Activity
Pictures aside, print all of the data below exactly as written.

Task input
-- Opening Marker --

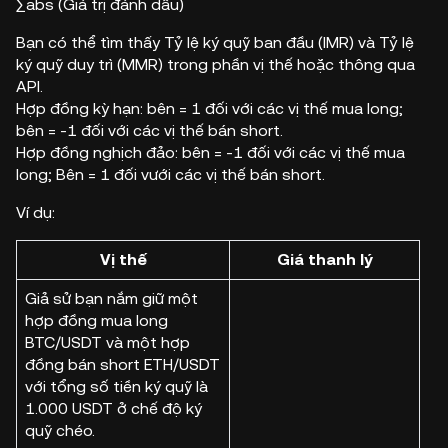
∑abs (Giá trị đánh dấu)
Bạn có thể tìm thấy Tỷ lệ ký quỹ ban đầu (IMR) và Tỷ lệ
ký quỹ duy trì (MMR) trong phần vị thế hoặc thông qua
API.
Hợp đồng kỳ hạn: bên = 1 đối với các vị thế mua long;
bên = -1 đối với các vị thế bán short.
Hợp đồng nghịch đảo: bên = -1 đối với các vị thế mua
long; Bên = 1 đối vưới các vị thế bán short.
Ví dụ:
Vị thế
Giá thanh lý
Giả sử bạn nắm giữ một
hợp đồng mua long
BTC/USDT và một hợp
đồng bán short ETH/USDT
với tổng số tiền ký quỹ là
1.000 USDT ở chế độ ký
quỹ chéo.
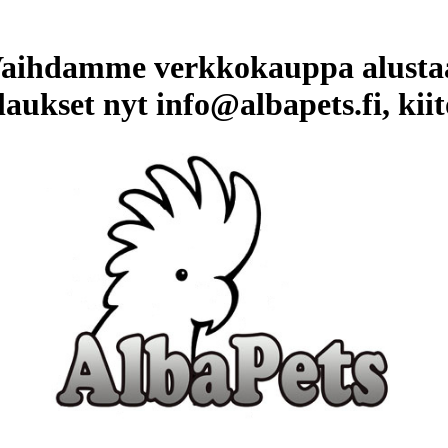
aihdamme verkkokauppa alusta
laukset nyt info@albapets.fi, kiit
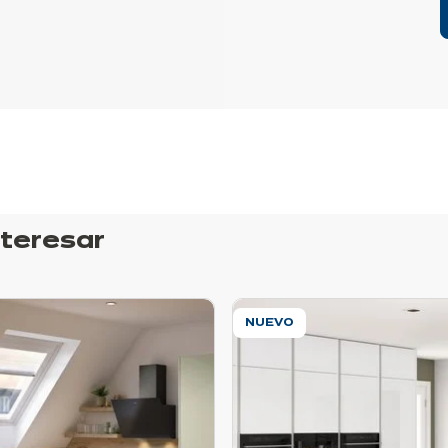
nteresar
NUEVO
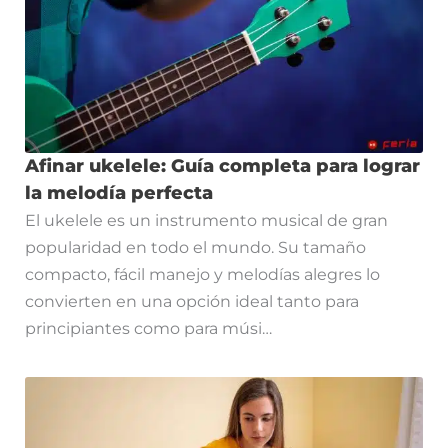
Afinar ukelele: Guía completa para lograr
la melodía perfecta
El ukelele es un instrumento musical de gran
popularidad en todo el mundo. Su tamaño
compacto, fácil manejo y melodías alegres lo
convierten en una opción ideal tanto para
principiantes como para músi…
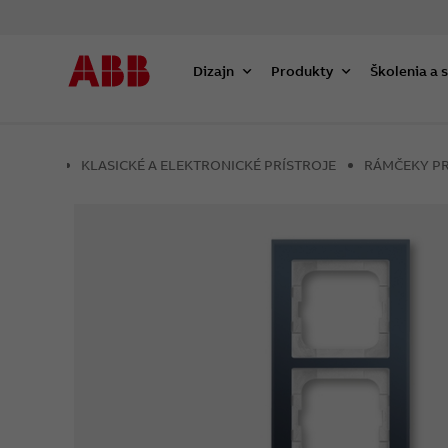
Dizajn
Produkty
Školenia a 
KLASICKÉ A ELEKTRONICKÉ PRÍSTROJE
RÁMČEKY PR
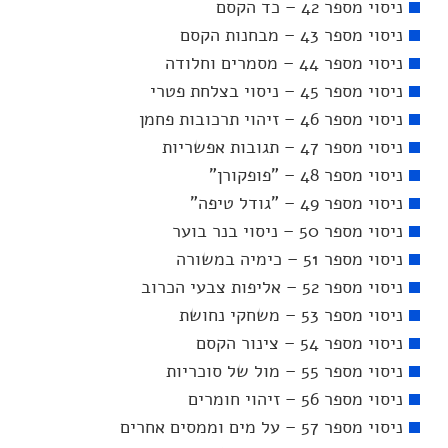
ניסוי מספר 42 – כד הקסם
ניסוי מספר 43 – מבחנות הקסם
ניסוי מספר 44 – מסמרים וחלודה
ניסוי מספר 45 – ניסוי בצלחת פטרי
ניסוי מספר 46 – זיהוי תרכובות פחמן
ניסוי מספר 47 – תגובות אפשריות
ניסוי מספר 48 – "פופקורן"
ניסוי מספר 49 – "גודל טיפה"
ניסוי מספר 50 – ניסוי בנר בוער
ניסוי מספר 51 – כימיה במשורה
ניסוי מספר 52 – אליפות צבעי הכרוב
ניסוי מספר 53 – משחקי נחושת
ניסוי מספר 54 – צינור הקסם
ניסוי מספר 55 – מול של סוכריות
ניסוי מספר 56 – זיהוי חומרים
ניסוי מספר 57 – על מים וממסים אחרים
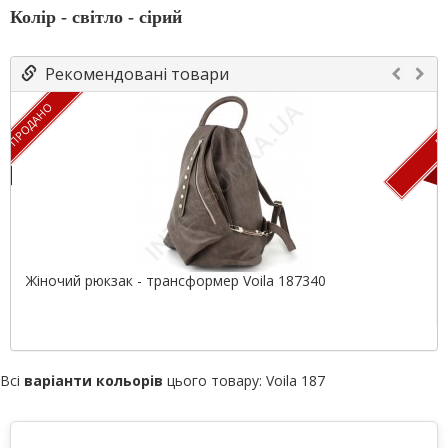
Колір - світло - сірий
Рекомендовані товари
ПРОДАНО
ПР
Жіночий рюкзак - трансформер Voila 187340
Всі
варіанти кольорів
цього товару:
Voila 187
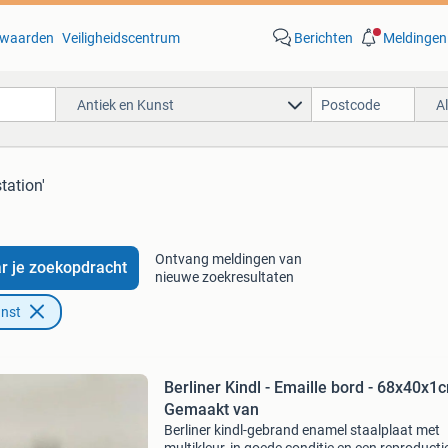
waarden
Veiligheidscentrum
Berichten
Meldingen
Antiek en Kunst
A
tation'
Ontvang meldingen van
r je zoekopdracht
nieuwe zoekresultaten
unst
Berliner Kindl - Emaille bord - 68x40x1c
Gemaakt van
Berliner kindl-gebrand enamel staalplaat met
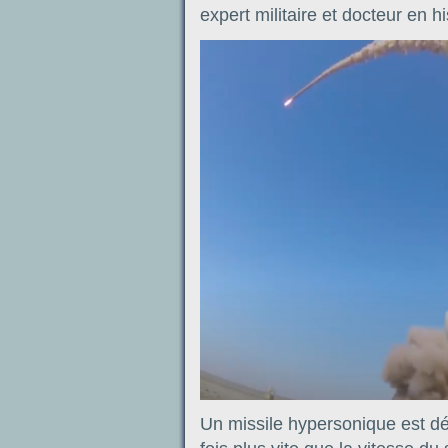
expert militaire et docteur en hi
Un missile hypersonique est dé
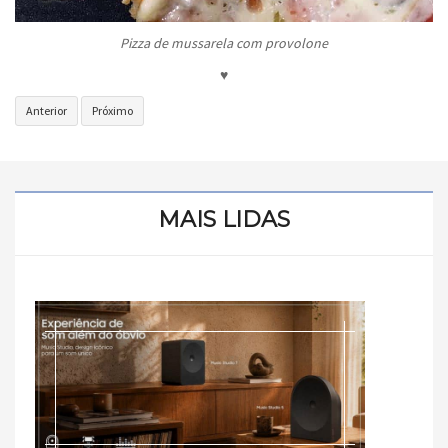
Pizza de mussarela com provolone
♥
Artigo
Próximo
Anterior
Próximo
anterior:
artigo:
COXINHA
Dia
|
Mundial
OFNER
do
APRESENTA
Chocolate
MAIS LIDAS
NOVIDADES
|
Comemore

-- Closing Marker --

Exercise solution
∑abs (Giá trị đánh dấu)
Bạn có thể tìm thấy Tỷ lệ ký quỹ ban đầu (IMR) và Tỷ lệ
ký quỹ duy trì (MMR) trong phần vị thế hoặc thông qua
API.
Hợp đồng kỳ hạn: bên = 1 đối với các vị thế mua long;
bên = -1 đối với các vị thế bán short.
Hợp đồng nghịch đảo: bên = -1 đối với các vị thế mua
long; Bên = 1 đối vưới các vị thế bán short.
Ví dụ:
Vị thế
Giá thanh lý
Giả sử bạn nắm giữ một
hợp đồng mua long
BTC/USDT và một hợp
đồng bán short ETH/USDT
với tổng số tiền ký quỹ là
1.000 USDT ở chế độ ký
quỹ chéo.
aihdamme verkkokauppa alusta
laukset nyt info@albapets.fi, kiit
nteresar
NUEVO
Afinar ukelele: Guía completa para lograr
la melodía perfecta
El ukelele es un instrumento musical de gran
popularidad en todo el mundo. Su tamaño
compacto, fácil manejo y melodías alegres lo
convierten en una opción ideal tanto para
principiantes como para músi…
Dizajn
Produkty
Školenia a 
KLASICKÉ A ELEKTRONICKÉ PRÍSTROJE
RÁMČEKY PR
ניסוי מספר 42 – כד הקסם
ניסוי מספר 43 – מבחנות הקסם
ניסוי מספר 44 – מסמרים וחלודה
ניסוי מספר 45 – ניסוי בצלחת פטרי
ניסוי מספר 46 – זיהוי תרכובות פחמן
ניסוי מספר 47 – תגובות אפשריות
ניסוי מספר 48 – "פופקורן"
ניסוי מספר 49 – "גודל טיפה"
ניסוי מספר 50 – ניסוי בנר בוער
ניסוי מספר 51 – כימיה במשורה
ניסוי מספר 52 – אליפות צבעי הכרוב
ניסוי מספר 53 – משחקי נחושת
ניסוי מספר 54 – צינור הקסם
ניסוי מספר 55 – מול של סוכריות
ניסוי מספר 56 – זיהוי חומרים
ניסוי מספר 57 – על מים וממסים אחרים
Колір - світло - сірий
Рекомендовані товари
ПРОДАНО
ПР
Жіночий рюкзак - трансформер Voila 187340
Всі
варіанти кольорів
цього товару:
Voila 187
waarden
Veiligheidscentrum
Berichten
Meldingen
Antiek en Kunst
A
tation'
Ontvang meldingen van
r je zoekopdracht
nieuwe zoekresultaten
unst
Berliner Kindl - Emaille bord - 68x40x1c
Gemaakt van
Berliner kindl-gebrand enamel staalplaat met
expert militaire et docteur en hi
Un missile hypersonique est dé
Pizza de mussarela com provolone
♥
Artigo
Próximo
Anterior
Próximo
anterior:
artigo:
COXINHA
Dia
|
Mundial
OFNER
do
APRESENTA
Chocolate
MAIS LIDAS
NOVIDADES
|
Comemore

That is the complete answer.